While paella has its legions of fans, it's the Catalan dish fideuà, using pasta instead of rice, which has my heart. I was not in Valencia, Spain, however, when I fell in love, but in Scottsdale, Arizona at the Spanish-influenced Prado eight years ago. Since Chef Claudio Urciuoli (now at Noble Eatery) cooked my first pan and I researched it, it's become one of my favorite dishes to make and as a participant in Fry's Taste of Spain campaign, I've finally been motivated to put the recipe to print.
Unlike paella which uses Calasparra or Bomba rice, fideuà is made with short lengths of thin, dried pasta or fideos (fideus in Valencian). Here in Arizona, this pasta is easy to find, especially in Mexican markets. Look for packages such as those pictured below, which can vary in thickness. You could also use angel hair or vermicelli pasta broken into 2-inch lengths. For this recipe serving two generously, I used a 7-ounce package of La Moderna fideo. I stock up when it is three for $1.00.
For the best flavor, you'll want to use quality saffron, Spanish dry-cured chorizo and smoked paprika/pimentón, and homemade stock. Note: Smoked paprika comes in dulce (sweet/mild), agridulce (bittersweet/medium-hot), and picante (hot).

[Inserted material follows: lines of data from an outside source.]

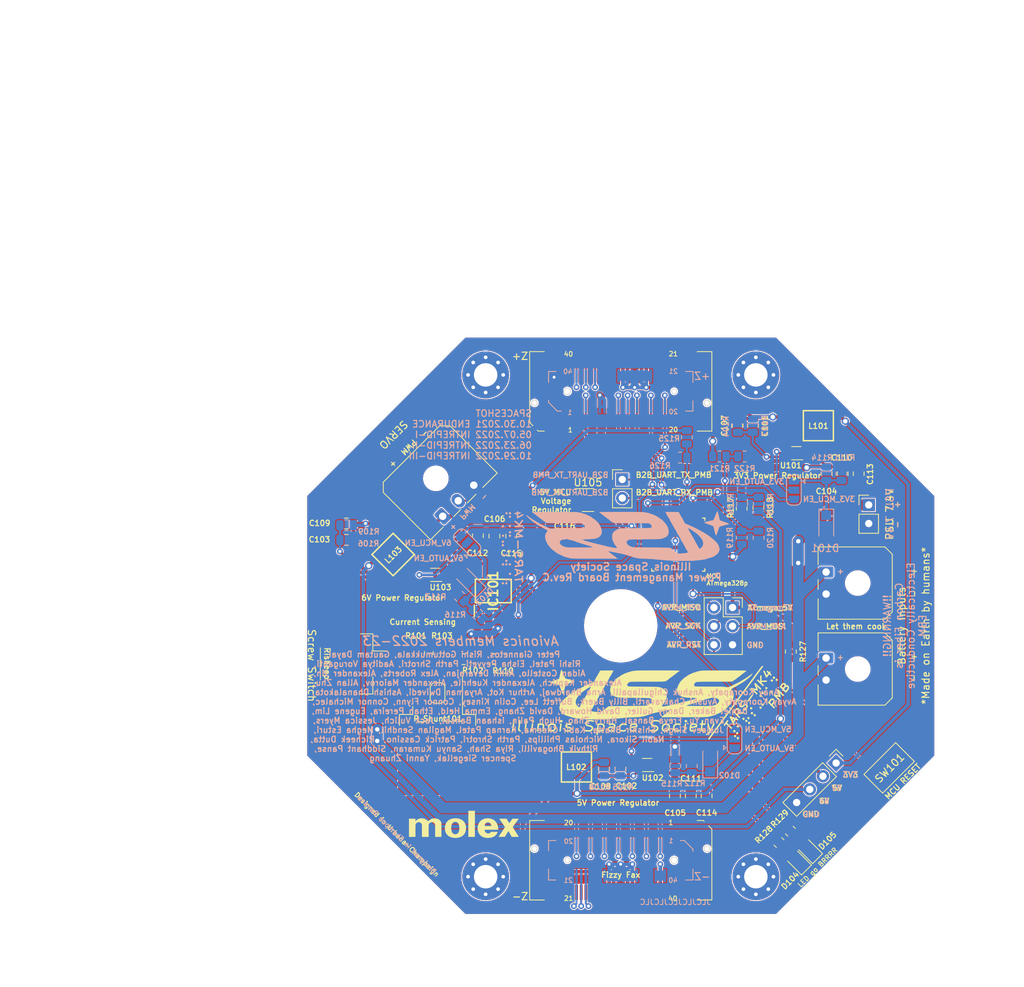
<source format=kicad_pcb>
(kicad_pcb (version 20211014) (generator pcbnew)

  (general
    (thickness 1.6)
  )

  (paper "A4")
  (title_block
    (title "TARS MK4 Power Management Board")
    (date "2023-03-25")
    (rev "C")
    (company "Illinois Space Society")
    (comment 4 "Contributors: Peter Giannetos, Eisha Peyyeti, Danny Guller, Rishi Patel")
  )

  (layers
    (0 "F.Cu" signal)
    (31 "B.Cu" signal)
    (32 "B.Adhes" user "B.Adhesive")
    (33 "F.Adhes" user "F.Adhesive")
    (34 "B.Paste" user)
    (35 "F.Paste" user)
    (36 "B.SilkS" user "B.Silkscreen")
    (37 "F.SilkS" user "F.Silkscreen")
    (38 "B.Mask" user)
    (39 "F.Mask" user)
    (40 "Dwgs.User" user "User.Drawings")
    (41 "Cmts.User" user "User.Comments")
    (42 "Eco1.User" user "User.Eco1")
    (43 "Eco2.User" user "User.Eco2")
    (44 "Edge.Cuts" user)
    (45 "Margin" user)
    (46 "B.CrtYd" user "B.Courtyard")
    (47 "F.CrtYd" user "F.Courtyard")
    (48 "B.Fab" user)
    (49 "F.Fab" user)
    (50 "User.1" user)
    (51 "User.2" user)
    (52 "User.3" user)
    (53 "User.4" user)
    (54 "User.5" user)
    (55 "User.6" user)
    (56 "User.7" user)
    (57 "User.8" user)
    (58 "User.9" user)
  )

  (setup
    (stackup
      (layer "F.SilkS" (type "Top Silk Screen") (color "White"))
      (layer "F.Paste" (type "Top Solder Paste"))
      (layer "F.Mask" (type "Top Solder Mask") (color "Black") (thickness 0.01))
      (layer "F.Cu" (type "copper") (thickness 0.035))
      (layer "dielectric 1" (type "core") (thickness 1.51) (material "FR4") (epsilon_r 4.5) (loss_tangent 0.02))
      (layer "B.Cu" (type "copper") (thickness 0.035))
      (layer "B.Mask" (type "Bottom Solder Mask") (color "Black") (thickness 0.01))
      (layer "B.Paste" (type "Bottom Solder Paste"))
      (layer "B.SilkS" (type "Bottom Silk Screen") (color "White"))
      (copper_finish "None")
      (dielectric_constraints no)
    )
    (pad_to_mask_clearance 0)
    (pcbplotparams
      (layerselection 0x00010fc_ffffffff)
      (disableapertmacros false)
      (usegerberextensions false)
      (usegerberattributes true)
      (usegerberadvancedattributes true)
      (creategerberjobfile true)
      (svguseinch false)
      (svgprecision 6)
      (excludeedgelayer true)
      (plotframeref false)
      (viasonmask false)
      (mode 1)
      (useauxorigin false)
      (hpglpennumber 1)
      (hpglpenspeed 20)
      (hpglpendiameter 15.000000)
      (dxfpolygonmode true)
      (dxfimperialunits true)
      (dxfusepcbnewfont true)
      (psnegative false)
      (psa4output false)
      (plotreference true)
      (plotvalue true)
      (plotinvisibletext false)
      (sketchpadsonfab false)
      (subtractmaskfromsilk false)
      (outputformat 1)
      (mirror false)
      (drillshape 1)
      (scaleselection 1)
      (outputdirectory "")
    )
  )

  (net 0 "")
  (net 1 "Net-(C116-Pad1)")
  (net 2 "Net-(D101-Pad1)")
  (net 3 "Net-(D102-Pad1)")
  (net 4 "Net-(D103-Pad1)")
  (net 5 "Net-(D104-Pad2)")
  (net 6 "/VBAT")
  (net 7 "/LED_GREEN")
  (net 8 "Net-(D105-Pad2)")
  (net 9 "/LED_ORANGE")
  (net 10 "/PSU_RAW")
  (net 11 "/B2B_UART_TX_PMB")
  (net 12 "/B2B_UART_TX_TELEM")
  (net 13 "/B2B_UART_RX_TELEM")
  (net 14 "/B2B_UART_RX_PMB")
  (net 15 "/TEENSY_GPIO_1")
  (net 16 "unconnected-(IC101-Pad1)")
  (net 17 "Net-(IC101-Pad2)")
  (net 18 "Net-(JP102-Pad2)")
  (net 19 "/3V3")
  (net 20 "/B2B_SPI_SCK")
  (net 21 "/B2B_SPI_MOSI")
  (net 22 "/B2B_I2C_SDA")
  (net 23 "/B2B_I2C_SCL")
  (net 24 "/Teensy_3V3")
  (net 25 "/B2B_SERVO_PWM")
  (net 26 "/B2B_SPI_MISO")
  (net 27 "/RESERVED_1")
  (net 28 "/RESERVED_2")
  (net 29 "/RESERVED_3")
  (net 30 "/5V")
  (net 31 "/RESERVED_4")
  (net 32 "/TEENSY_SWITCH")
  (net 33 "Net-(JP103-Pad2)")
  (net 34 "Net-(JP104-Pad2)")
  (net 35 "Net-(L101-Pad2)")
  (net 36 "Net-(L102-Pad2)")
  (net 37 "Net-(L103-Pad2)")
  (net 38 "/B2B_RFM96W_RESET")
  (net 39 "/B2B_RFM96W_CS")
  (net 40 "/VBAT_RAW")
  (net 41 "Net-(R105-Pad1)")
  (net 42 "Net-(R106-Pad1)")
  (net 43 "Net-(IC101-Pad3)")
  (net 44 "/VBAT_CURRENT_SENSE")
  (net 45 "unconnected-(IC101-Pad5)")
  (net 46 "/6V")
  (net 47 "GND")
  (net 48 "unconnected-(IC101-Pad8)")
  (net 49 "/AVR_MISO")
  (net 50 "/AVR_SCK")
  (net 51 "/AVR_MOSI")
  (net 52 "/AVR_RST")
  (net 53 "/ATmega_5V")
  (net 54 "/3V3_EN")
  (net 55 "/5V_EN")
  (net 56 "/6V_EN")
  (net 57 "Net-(R104-Pad1)")
  (net 58 "unconnected-(U104-Pad7)")
  (net 59 "/VBAT_SENSE")
  (net 60 "/5V_MCU_SENSE")
  (net 61 "/3V3_SENSE")
  (net 62 "/5V_SENSE")
  (net 63 "/6V_SENSE")
  (net 64 "unconnected-(U104-Pad8)")
  (net 65 "unconnected-(U104-Pad10)")
  (net 66 "unconnected-(U104-Pad11)")
  (net 67 "/B2B_RFM96W_INT")
  (net 68 "unconnected-(U104-Pad14)")
  (net 69 "unconnected-(U104-Pad19)")
  (net 70 "unconnected-(U104-Pad22)")
  (net 71 "unconnected-(U104-Pad32)")

  (footprint "Capacitor_SMD:C_0805_2012Metric" (layer "F.Cu") (at 118.06 72.68 -90))

  (footprint "Connector_PinSocket_2.54mm:PinSocket_2x03_P2.54mm_Vertical" (layer "F.Cu") (at 115.26 97.505))

  (footprint "Logos_ISS:ISS_LOGO_extreme small" (layer "F.Cu") (at 103.720625 109.469264))

  (footprint "Package_TO_SOT_SMD:SOT-563" (layer "F.Cu") (at 74.684765 93.044765 180))

  (footprint "Capacitor_SMD:C_0805_2012Metric" (layer "F.Cu") (at 80.5 87.7 -90))

  (footprint "Resistor_SMD:R_0805_2012Metric" (layer "F.Cu") (at 123.22 103.5225 -90))

  (footprint "Resistor_SMD:R_0805_2012Metric_Pad1.20x1.40mm_HandSolder" (layer "F.Cu") (at 75.13 103.72 90))

  (footprint "Jumper:SolderJumper-2_P1.3mm_Open_RoundedPad1.0x1.5mm" (layer "F.Cu") (at 74.99 109.17 90))

  (footprint "Capacitor_SMD:C_0805_2012Metric" (layer "F.Cu") (at 109.56 123.21 -90))

  (footprint "Capacitor_SMD:C_0805_2012Metric" (layer "F.Cu") (at 95.25 86.09))

  (footprint "Button_Switch_SMD:SW_SPST_FSMSM" (layer "F.Cu") (at 136.635 119.395 45))

  (footprint "Resistor_SMD:R_0805_2012Metric" (layer "F.Cu") (at 121.604765 129.574765 -45))

  (footprint "Resistor_SMD:R_0805_2012Metric" (layer "F.Cu") (at 118.796 83.8945 90))

  (footprint "LED_SMD:LED_0805_2012Metric" (layer "F.Cu") (at 125.674765 130.594765 135))

  (footprint "Resistor_SMD:R_0805_2012Metric" (layer "F.Cu") (at 116.51 83.998 -90))

  (footprint "Capacitor_SMD:C_0805_2012Metric" (layer "F.Cu") (at 85.05 87.75 -90))

  (footprint "Connector_Molex_BTB:Molex_SlimStack_2091680401_2x20_P0.635mm" (layer "F.Cu") (at 100 68 180))

  (footprint "Capacitor_SMD:C_0805_2012Metric" (layer "F.Cu") (at 97.7 119.54 90))

  (footprint "Package_TO_SOT_SMD:SOT-563" (layer "F.Cu") (at 123.96 76.44 180))

  (footprint "Package_TO_SOT_SMD:SOT-23-5" (layer "F.Cu") (at 95.53 82.84))

  (footprint "Capacitor_SMD:C_0805_2012Metric" (layer "F.Cu") (at 115.88 72.68 -90))

  (footprint "Capacitor_SMD:C_0805_2012Metric" (layer "F.Cu") (at 82.75 87.75 -90))

  (footprint "Resistor_SMD:R_0805_2012Metric_Pad1.20x1.40mm_HandSolder" (layer "F.Cu") (at 82.7 104.54 180))

  (footprint "Connector_PinHeader_2.54mm:PinHeader_1x04_P2.54mm_Vertical" (layer "F.Cu") (at 129.397006 118.732994 -45))

  (footprint "Capacitor_SMD:C_0805_2012Metric" (layer "F.Cu") (at 107.395 123.21 -90))

  (footprint "Capacitor_SMD:C_0805_2012Metric" (layer "F.Cu") (at 62.5525 88.26 180))

  (footprint "Capacitor_SMD:C_0805_2012Metric" (layer "F.Cu") (at 130.295 79.24 -90))

  (footprint "Connector_PinHeader_2.54mm:PinHeader_1x02_P2.54mm_Vertical" (layer "F.Cu") (at 133.85 83.5))

  (footprint "Connector_Molex:Molex_Micro-Fit_3.0_43650-0200_1x02_P3.00mm_Horizontal" (layer "F.Cu") (at 128.03 104.4 -90))

  (footprint "Capacitor_SMD:C_0805_2012Metric" (layer "F.Cu") (at 132.48 79.24 -90))

  (footprint "Package_QFP:TQFP-32_7x7mm_P0.8mm" (layer "F.Cu") (at 107.86 88.91))

  (footprint "Connector_Molex_BTB:Molex_SlimStack_Receptacle_2091680401_2x20_P0.635mm" (layer "F.Cu") (at 100 132))

  (footprint "Capacitor_SMD:C_0805_2012Metric" (layer "F.Cu") (at 111.725 123.21 -90))

  (footprint "Capacitor_SMD:C_0805_2012Metric" (layer "F.Cu") (at 99.96 119.54 90))

  (footprint "Resistor_SMD:R_0805_2012Metric_Pad1.20x1.40mm_HandSolder" (layer "F.Cu") (at 78.55 104.55))

  (footprint "Inductor_WE_MAPI:1.8_74438356018" (layer "F.Cu") (at 93.8918 119.2954 90))

  (footprint "Connector_Molex:Molex_CLIK-Mate_502494-0270_1x02-1MP_P2.00mm_Horizontal" (layer "F.Cu") (at 64.25 105.2 -90))

  (footprint "Inductor_WE_MAPI:1.5_74438356015" (layer "F.Cu") (at 126.84 72.64 -90))

  (footprint "memes:MK4 braille" (layer "F.Cu")
    (tedit 0) (tstamp af7e52d1-be2a-4da2-9768-453b8924e9cd)
    (at 118.440625 111.2325 53.4)
    (attr board_only exclude_from_pos_files exclude_from_bom)
    (fp_text reference "G***" (at 0 0 53.4) (layer "F.SilkS") hide
      (effects (font (size 1.524 1.524) (thickness 0.3)))
      (tstamp 7df6fdfa-b2b9-456c-9463-7925942a69e5)
    )
    (fp_text value "LOGO" (at 0.75 0 53.4) (layer "F.SilkS") hide
      (effects (font (size 1.524 1.524) (thickness 0.3)))
      (tstamp 60991980-2d22-436f-a8d6-9d172ab28e9a)
    )
    (fp_poly (pts
        (xy -4.221669 -0.623187)
        (xy -4.166283 -0.587835)
        (xy -4.132029 -0.535633)
        (xy -4.122362 -0.472078)
        (xy -4.140731 -0.402667)
        (xy -4.143967 -0.396148)
        (xy -4.184955 -0.347735)
        (xy -4.240845 -0.321892)
        (xy -4.303071 -0.319713)
        (xy -4.36307 -0.342292)
        (xy -4.390954 -0.364588)
        (xy -4.424397 -0.40756)
        (xy -4.43672 -0.455648)
        (xy -4.437445 -0.477145)
        (xy -4.424363 -0.541231)
        (xy -4.389461 -0.593788)
        (xy -4.339251 -0.627559)
        (xy -4.294735 -0.636193)
      ) (layer "F.SilkS") (width 0) (fill solid) (tstamp 029be287-91fa-41ec-8537-72f00fbb2526))
    (fp_poly (pts
        (xy -1.647466 -0.150573)
        (xy -1.593926 -0.120622)
        (xy -1.557054 -0.070172)
        (xy -1.542784 -0.0026)
        (xy -1.542767 0)
        (xy -1.556244 0.06755)
        (xy -1.592566 0.118605)
        (xy -1.645568 0.149725)
        (xy -1.709087 0.157466)
        (xy -1.776959 0.138388)
        (xy -1.784027 0.134721)
        (xy -1.826607 0.095357)
        (xy -1.849291 0.040547)
        (xy -1.852191 -0.020425)
        (xy -1.835418 -0.078273)
        (xy -1.799081 -0.123712)
        (xy -1.780805 -0.135468)
        (xy -1.711737 -0.156648)
      ) (layer "F.SilkS") (width 0) (fill solid) (tstamp 0ec3cd0a-9710-424a-9ec8-7847886a3093))
    (fp_poly (pts
        (xy -2.085703 0.322606)
        (xy -2.042742 0.364119)
        (xy -2.021597 0.426892)
        (xy -2.019912 0.454511)
        (xy -2.033123 0.525715)
        (xy -2.068948 0.579115)
        (xy -2.121673 0.611381)
        (xy -2.185586 0.619181)
        (xy -2.254973 0.599186)
        (xy -2.261884 0.595588)
        (xy -2.302877 0.555741)
        (xy -2.324613 0.506852)
        (xy -2.331994 0.437191)
        (xy -2.313009 0.376777)
        (xy -2.270857 0.331866)
        (xy -2.224881 0.311848)
        (xy -2.147432 0.304475)
      ) (layer "F.SilkS") (width 0) (fill solid) (tstamp 15039543-b1d8-4883-8870-da957997fdd7))
    (fp_poly (pts
        (xy -4.754169 0.32132)
        (xy -4.746184 0.322185)
        (xy -4.675073 0.340375)
        (xy -4.62848 0.377361)
        (xy -4.603848 0.435243)
        (xy -4.602937 0.439831)
        (xy -4.603228 0.507993)
        (xy -4.62727 0.565031)
        (xy -4.668973 0.607501)
        (xy -4.722244 0.63196)
        (xy -4.78099 0.634965)
        (xy -4.839122 0.613074)
        (xy -4.868098 0.589702)
        (xy -4.907221 0.530954)
        (xy -4.91687 0.466642)
        (xy -4.8971 0.403031)
        (xy -4.866116 0.362604)
        (xy -4.831355 0.332205)
        (xy -4.799305 0.320218)
      ) (layer "F.SilkS") (width 0) (fill solid) (tstamp 1937df69-f318-4f58-a76f-98d903cefec8))
    (fp_poly (pts
        (xy 1.795225 0.314327)
        (xy 1.848166 0.350665)
        (xy 1.878339 0.385037)
        (xy 1.890435 0.416624)
        (xy 1.889612 0.460923)
        (xy 1.888458 0.471733)
        (xy 1.875654 0.527408)
        (xy 1.854025 0.56989)
        (xy 1.849047 0.575555)
        (xy 1.807023 0.600012)
        (xy 1.749284 0.613404)
        (xy 1.690704 0.613393)
        (xy 1.65978 0.605331)
        (xy 1.611661 0.568447)
        (xy 1.582048 0.510645)
        (xy 1.574578 0.456477)
        (xy 1.587982 0.391721)
        (xy 1.623617 0.342472)
        (xy 1.674615 0.311386)
        (xy 1.734107 0.301119)
      ) (layer "F.SilkS") (width 0) (fill solid) (tstamp 251cdcdc-bd1c-492e-b277-cb9fa9516f63))
    (fp_poly (pts
        (xy 2.275342 -0.640113)
        (xy 2.317241 -0.613713)
        (xy 2.344671 -0.585133)
        (xy 2.357941 -0.552919)
        (xy 2.361804 -0.504224)
        (xy 2.361866 -0.49305)
        (xy 2.359162 -0.440149)
        (xy 2.347882 -0.405979)
        (xy 2.323273 -0.37769)
        (xy 2.317241 -0.372386)
        (xy 2.257904 -0.341212)
        (xy 2.188101 -0.336465)
        (xy 2.136925 -0.349772)
        (xy 2.089515 -0.385055)
        (xy 2.059797 -0.441578)
        (xy 2.051722 -0.497812)
        (xy 2.065365 -0.561697)
        (xy 2.101596 -0.610946)
        (xy 2.153367 -0.642482)
        (xy 2.213631 -0.65323)
      ) (layer "F.SilkS") (width 0) (fill solid) (tstamp 2e2e25eb-1f52-4568-a104-8d9d360bf22b))
    (fp_poly (pts
        (xy 0.947082 0.321657)
        (xy 1.004991 0.343909)
        (xy 1.045237 0.380337)
        (xy 1.057513 0.411532)
        (xy 1.064531 0.458629)
        (xy 1.065118 0.474392)
        (xy 1.052247 0.543166)
        (xy 1.01652 0.595134)
        (xy 0.963938 0.626869)
        (xy 0.900505 0.634942)
        (xy 0.832222 0.615926)
        (xy 0.824364 0.611866)
        (xy 0.785505 0.574676)
        (xy 0.759907 0.518833)
        (xy 0.752078 0.456267)
        (xy 0.755449 0.429569)
        (xy 0.781568 0.375735)
        (xy 0.827477 0.338911)
        (xy 0.885279 0.320438)
      ) (layer "F.SilkS") (width 0) (fill solid) (tstamp 4cd3e767-96ac-4fc1-92f1-ac79758ed240))
    (fp_poly (pts
        (xy -4.693532 -0.143848)
        (xy -4.64297 -0.110191)
        (xy -4.608246 -0.059473)
        (xy -4.596493 0)
        (xy -4.610153 0.06383)
        (xy -4.646324 0.113364)
        (xy -4.697789 0.145612)
        (xy -4.757334 0.157585)
        (xy -4.817741 0.14629)
        (xy -4.868098 0.112557)
        (xy -4.907018 0.053843)
        (xy -4.916807 -0.010688)
        (xy -4.897465 -0.074079)
        (xy -4.868098 -0.112557)
        (xy -4.813312 -0.148022)
        (xy -4.752718 -0.157455)
      ) (layer "F.SilkS") (width 0) (fill solid) (tstamp 4d59c5ec-351f-4e53-909b-f5284e34d502))
    (fp_poly (pts
        (xy -4.216388 -0.143848)
        (xy -4.165825 -0.110191)
        (xy -4.131102 -0.059473)
        (xy -4.119348 0)
        (xy -4.133009 0.06383)
        (xy -4.169179 0.113364)
        (xy -4.220645 0.145612)
        (xy -4.280189 0.157585)
        (xy -4.340596 0.14629)
        (xy -4.390954 0.112557)
        (xy -4.424397 0.069585)
        (xy -4.43672 0.021497)
        (xy -4.437445 0)
        (xy -4.430739 -0.05423)
        (xy -4.405571 -0.096909)
        (xy -4.390954 -0.112557)
        (xy -4.336168 -0.148022)
        (xy -4.275574 -0.157455)
      ) (layer "F.SilkS") (width 0) (fill solid) (tstamp 56f88318-4e58-4928-a769-1f5afafcebee))
    (fp_poly (pts
        (xy -3.469762 -0.649234)
        (xy -3.45519 -0.647705)
        (xy -3.388293 -0.627754)
        (xy -3.341431 -0.589533)
        (xy -3.314605 -0.539476)
        (xy -3.307813 -0.48402)
        (xy -3.321058 -0.429601)
        (xy -3.354338 -0.382654)
        (xy -3.407653 -0.349615)
        (xy -3.45519 -0.338395)
        (xy -3.503856 -0.335518)
        (xy -3.536494 -0.344095)
        (xy -3.568212 -0.369069)
        (xy -3.577825 -0.37851)
        (xy -3.618312 -0.438313)
        (xy -3.628772 -0.502935)
        (xy -3.609205 -0.566695)
        (xy -3.577825 -0.60759)
        (xy -3.543961 -0.637462)
        (xy -3.512976 -0.649697)
      ) (layer "F.SilkS") (width 0) (fill solid) (tstamp 58ce638f-032b-4fb2-8872-043adedc4526))
    (fp_poly (pts
        (xy 3.094549 -0.623187)
        (xy 3.149935 -0.587835)
        (xy 3.184189 -0.535633)
        (xy 3.193856 -0.472078)
        (xy 3.175487 -0.402667)
        (xy 3.172251 -0.396148)
        (xy 3.131263 -0.347735)
        (xy 3.075373 -0.321892)
        (xy 3.013147 -0.319713)
        (xy 2.953148 -0.342292)
        (xy 2.925264 -0.364588)
        (xy 2.891821 -0.40756)
        (xy 2.879498 -0.455648)
        (xy 2.878773 -0.477145)
        (xy 2.891855 -0.541231)
        (xy 2.926757 -0.593788)
        (xy 2.976967 -0.627559)
        (xy 3.021483 -0.636193)
      ) (layer "F.SilkS") (width 0) (fill solid) (tstamp 60822eef-b2dd-44ed-9ea8-fe3e13e51ff8))
    (fp_poly (pts
        (xy -0.803101 -0.163428)
        (xy -0.769632 -0.135835)
        (xy -0.76419 -0.130445)
        (xy -0.730152 -0.08796)
        (xy -0.716889 -0.042602)
        (xy -0.715717 -0.015905)
        (xy -0.728993 0.052073)
        (xy -0.764817 0.102939)
        (xy -0.81718 0.133596)
        (xy -0.880074 0.140948)
        (xy -0.947491 0.121896)
        (xy -0.9647 0.112431)
        (xy -1.009888 0.067501)
        (xy -1.030442 0.005431)
        (xy -1.026223 -0.06197)
        (xy -1.000524 -0.118184)
        (xy -0.951606 -0.15427)
        (xy -0.884122 -0.170865)
        (xy -0.835999 -0.173331)
      ) (layer "F.SilkS") (width 0) (fill solid) (tstamp 78e7d00f-abc2-4a02-a8de-c8ba2db538fa))
    (fp_poly (pts
        (xy 4.385707 -0.639976)
        (xy 4.434418 -0.606905)
        (xy 4.468618 -0.557258)
        (xy 4.4822 -0.494447)
        (xy 4.478999 -0.45724)
        (xy 4.455903 -0.397287)
        (xy 4.411506 -0.358668)
        (xy 4.342954 -0.339013)
        (xy 4.335469 -0.33809)
        (xy 4.287346 -0.335624)
        (xy 4.254448 -0.345526)
        (xy 4.220979 -0.37312)
        (xy 4.215538 -0.37851)
        (xy 4.175383 -0.43795)
        (xy 4.164609 -0.50244)
        (xy 4.183271 -0.565715)
        (xy 4.213555 -0.605607)
        (xy 4.269169 -0.64274)
        (xy 4.328589 -0.653058)
      ) (layer "F.SilkS") (width 0) (fill solid) (tstamp 84133c6d-3c2e-48ac-85b7-429da2e9950a))
    (fp_poly (pts
        (xy 4.800745 -0.649234)
        (xy 4.815317 -0.647705)
        (xy 4.882214 -0.627754)
        (xy 4.929076 -0.589533)
        (xy 4.955903 -0.539476)
        (xy 4.962694 -0.48402)
        (xy 4.949449 -0.429601)
        (xy 4.916169 -0.382654)
        (xy 4.862854 -0.349615)
        (xy 4.815317 -0.338395)
        (xy 4.766651 -0.335518)
        (xy 4.734014 -0.344095)
        (xy 4.702295 -0.369069)
        (xy 4.692682 -0.37851)
        (xy 4.658644 -0.420994)
        (xy 4.645381 -0.466352)
        (xy 4.644208 -0.49305)
        (xy 4.650406 -0.545639)
        (xy 4.673954 -0.587264)
        (xy 4.69
... [1183957 chars truncated]
</source>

I love the layered textures and flavors in fideuà - the soft, toasty pasta on the bottom soaked in the smoky broth and the crispy-chewy top flavored with briny seafood.
Approximately 2 cups of chicken or seafood stock (I like to use homemade lobster stock) - amount depends on the width of pasta used
2 lobster tails
1 pound of clams or mussels
6 large shrimp
1 link of Spanish chorizo cut into 10-12 slices
4 tablespoons of extra-virgin Spanish olive oil
1 7-oz package of fideo pasta
1 medium onion, chopped
2 garlic cloves, chopped
1 bay leaf
1/4 cup dry Spanish white wine such as Albariño (optional)
1-1/2 pounds tomatoes, peeled, seeded, and chopped or one 14-oz can of fire-roasted diced tomatoes
1 teaspoon of smoked paprika
1/8 teaspoon saffron
Optional garnishes: Chopped parsley; allioli/Spanish aioli (storebought or homemade); aceite de ajo y perejil/garlic-parsley oil (recipe here)
1. Peel shrimp, scrub clams, and split lobster tails in half lengthwise. Chill until needed.
2. Preheat oven to 400.
3. Heat 2 tablespoons oil in a heavy skillet over medium-low heat and cook onion and garlic with bay leaf until soft and golden, about 10 minutes. Increase heat to medium-high and add wine. When evaporated, add smoked paprika and tomatoes. Simmer, stirring frequently, until mixture is thick, about 20 minutes. Remove bay leaf, and set aside.
4. Heat 2 tablespoons of oil in a paella pan or an ovenproof 12-inch shallow skillet over medium heat. Add sliced chorizo and saute for 30 seconds to render slightly and color oil. Add pasta and cook for 2-3 minutes until coated in oil and golden brown, stirring frequently to avoid burning.
5. Add half of the tomato mixture (the rest of the sofregit can be used to season other dishes, but I usually freeze for the next time I make fideuà), stock, and crumbled saffron. Raise heat and simmer covered for five minutes. Stir, taste, and season with salt and pepper. You may wish to add more saffron and/or smoked paprika.
6. Nestle seafood into pasta bed. Place clams hinge-side down and lobster cut sides up. Transfer to oven and bake uncovered until seafood is cooked, liquid is absorbed and top of pasta is crisp, 10-20 minutes. You may need to add more liquid.
7. Optional: Garnish with smoked paprika sea salt, Espelette pepper, and aceite de ajo y perejil parsley oil (recipe here).
I've made this with just shrimp, with chicken and chorizo, and vegetarian (try artichokes, piquillo peppers and mushrooms).
To serve 6, use a larger pan and double the pasta, seafood, and stock (use the full amount of tomato mixture instead of half).
Do-ahead: I make the stock weeks earlier and freeze, toast the pasta earlier in the day, and prep the tomato mixture and garlic-parsley oil 1-3 days ahead. The garlic-parsley oil can be used for easy pre-dinner tapas such as tossed with mushrooms, shrimp, or chicken wings.
For a dinner party, I place the pan in the middle of the table and let guests serve themselves. At home, my husband prefers the seafood taken out of its shell and tossed with the pasta and a little allioli.
If some seafood is cooked through before others, simply remove and tent with foil. Replace for presentation, or toss with pasta when serving. Note: Because these clams were larger, I added them to the pan during step 2.
If pasta seems dry, add more liquid. If too wet, simply cook longer, removing seafood if needed, and returning to pan to serve.
If you want a more authentic soccarat (crispy crust on the bottom) finish the dish on the stove briefly over high heat.